DIRECTIONS:
Please copy exactly the line that contains "176: 242 -> 270" and every line after it through the end of the records, leaving the pictures out.
SUPPLIED RECORDS section start
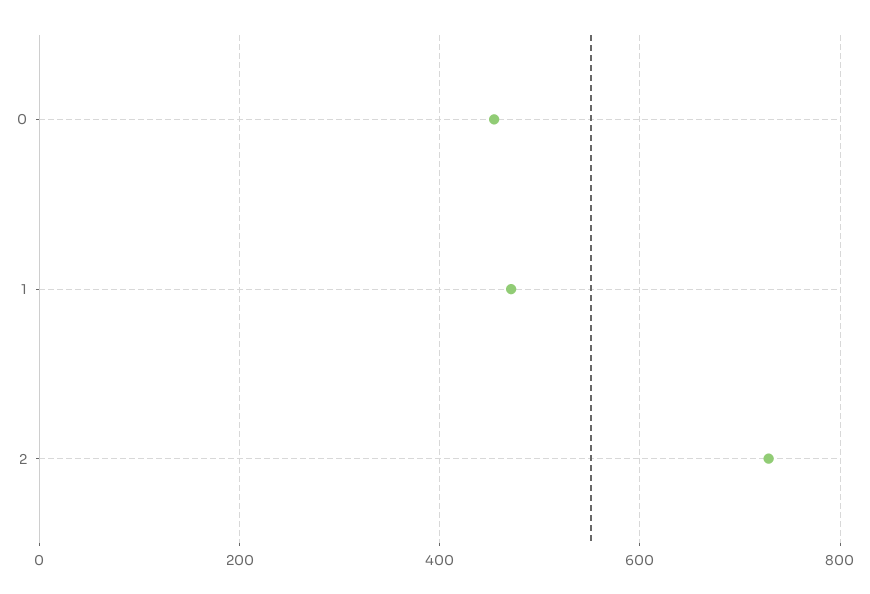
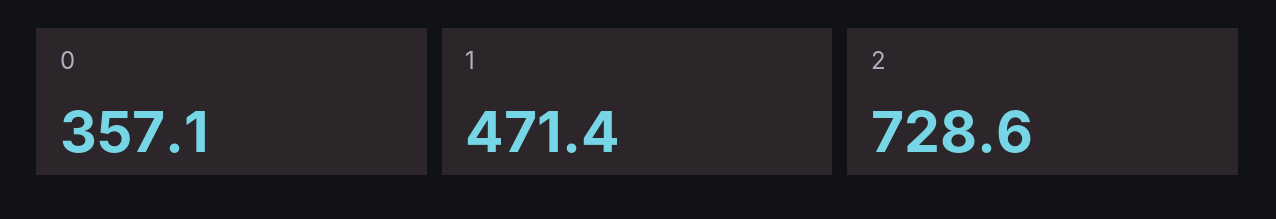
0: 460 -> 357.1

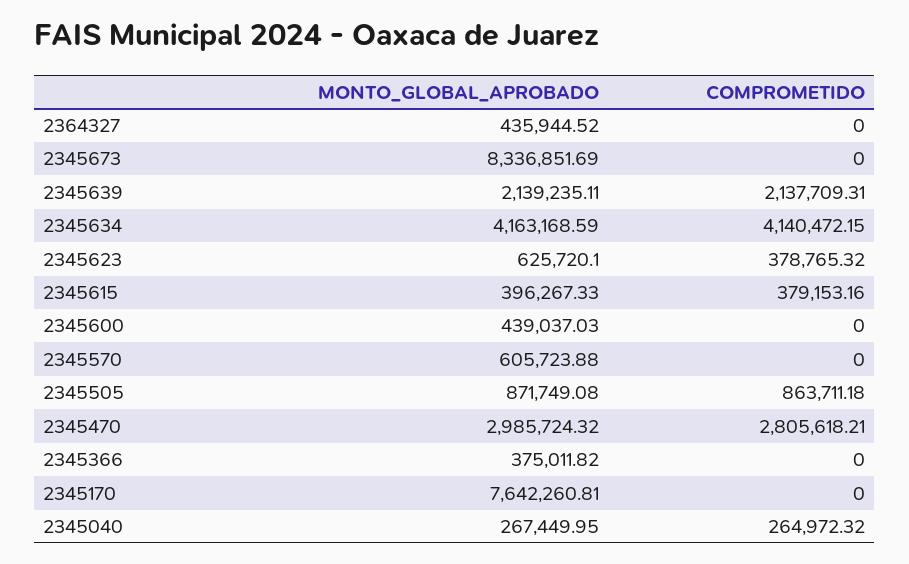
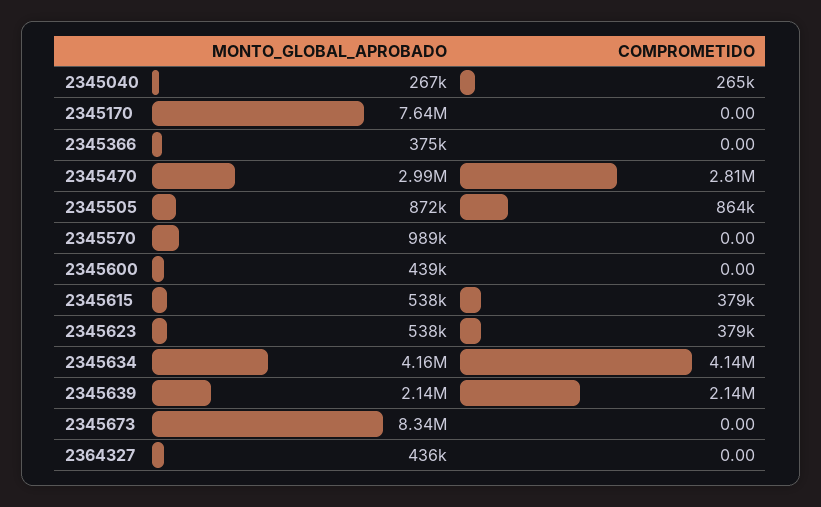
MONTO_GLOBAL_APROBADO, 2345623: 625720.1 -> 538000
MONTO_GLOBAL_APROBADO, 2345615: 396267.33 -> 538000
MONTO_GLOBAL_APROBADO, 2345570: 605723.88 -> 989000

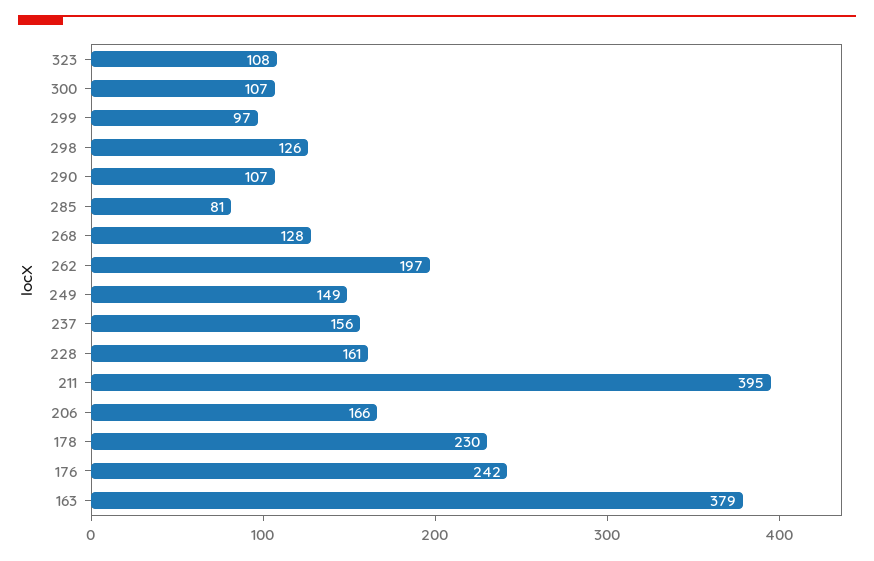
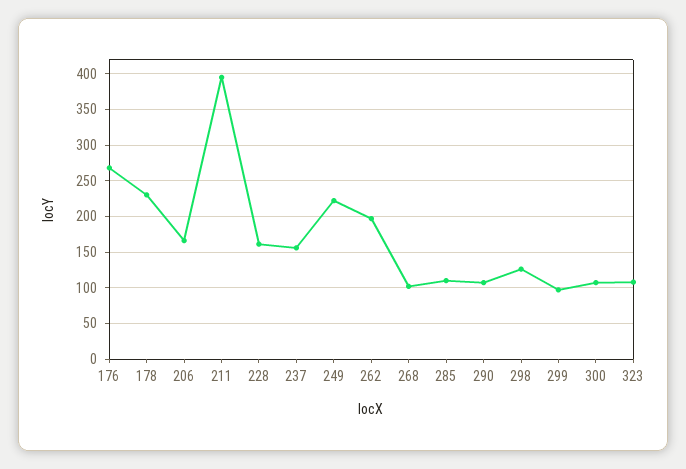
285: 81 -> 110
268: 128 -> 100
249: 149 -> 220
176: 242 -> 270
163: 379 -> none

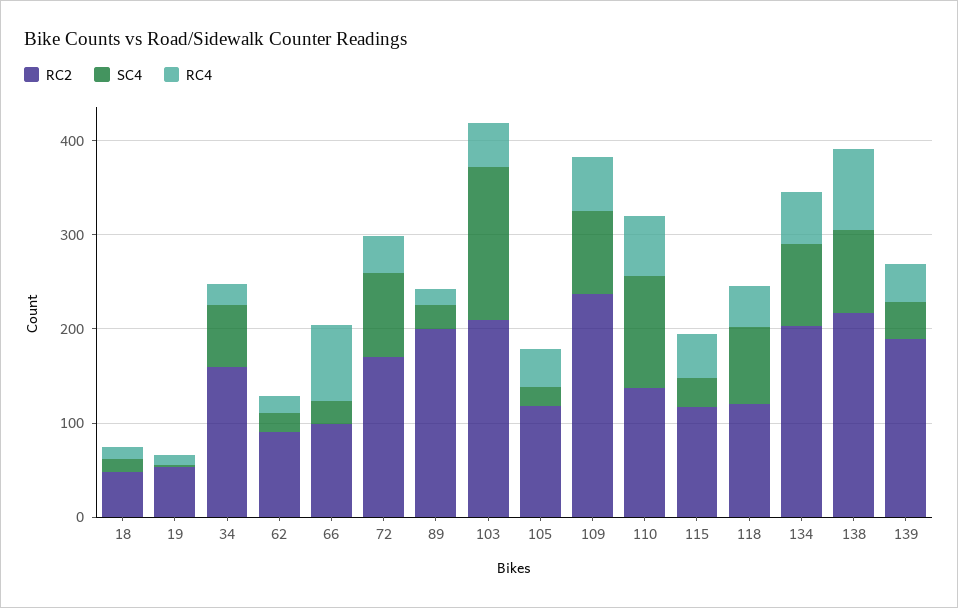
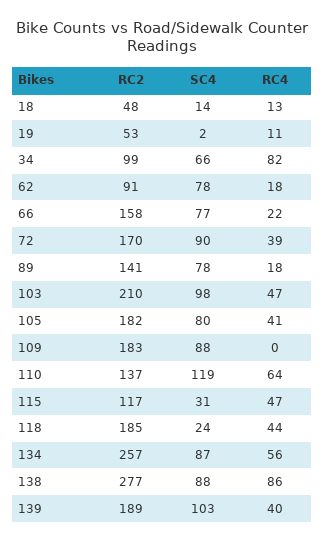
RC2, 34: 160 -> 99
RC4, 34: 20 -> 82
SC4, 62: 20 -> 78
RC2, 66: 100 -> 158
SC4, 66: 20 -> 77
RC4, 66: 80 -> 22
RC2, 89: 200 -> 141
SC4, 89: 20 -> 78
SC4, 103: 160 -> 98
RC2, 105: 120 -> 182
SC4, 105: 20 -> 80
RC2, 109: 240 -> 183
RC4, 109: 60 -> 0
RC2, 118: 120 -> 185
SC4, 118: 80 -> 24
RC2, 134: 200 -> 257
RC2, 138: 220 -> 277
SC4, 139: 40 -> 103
SUPPLIED RECORDS section end
SOLUTION BELOW:
176: 242 -> 270
163: 379 -> none

RC2, 34: 160 -> 99
RC4, 34: 20 -> 82
SC4, 62: 20 -> 78
RC2, 66: 100 -> 158
SC4, 66: 20 -> 77
RC4, 66: 80 -> 22
RC2, 89: 200 -> 141
SC4, 89: 20 -> 78
SC4, 103: 160 -> 98
RC2, 105: 120 -> 182
SC4, 105: 20 -> 80
RC2, 109: 240 -> 183
RC4, 109: 60 -> 0
RC2, 118: 120 -> 185
SC4, 118: 80 -> 24
RC2, 134: 200 -> 257
RC2, 138: 220 -> 277
SC4, 139: 40 -> 103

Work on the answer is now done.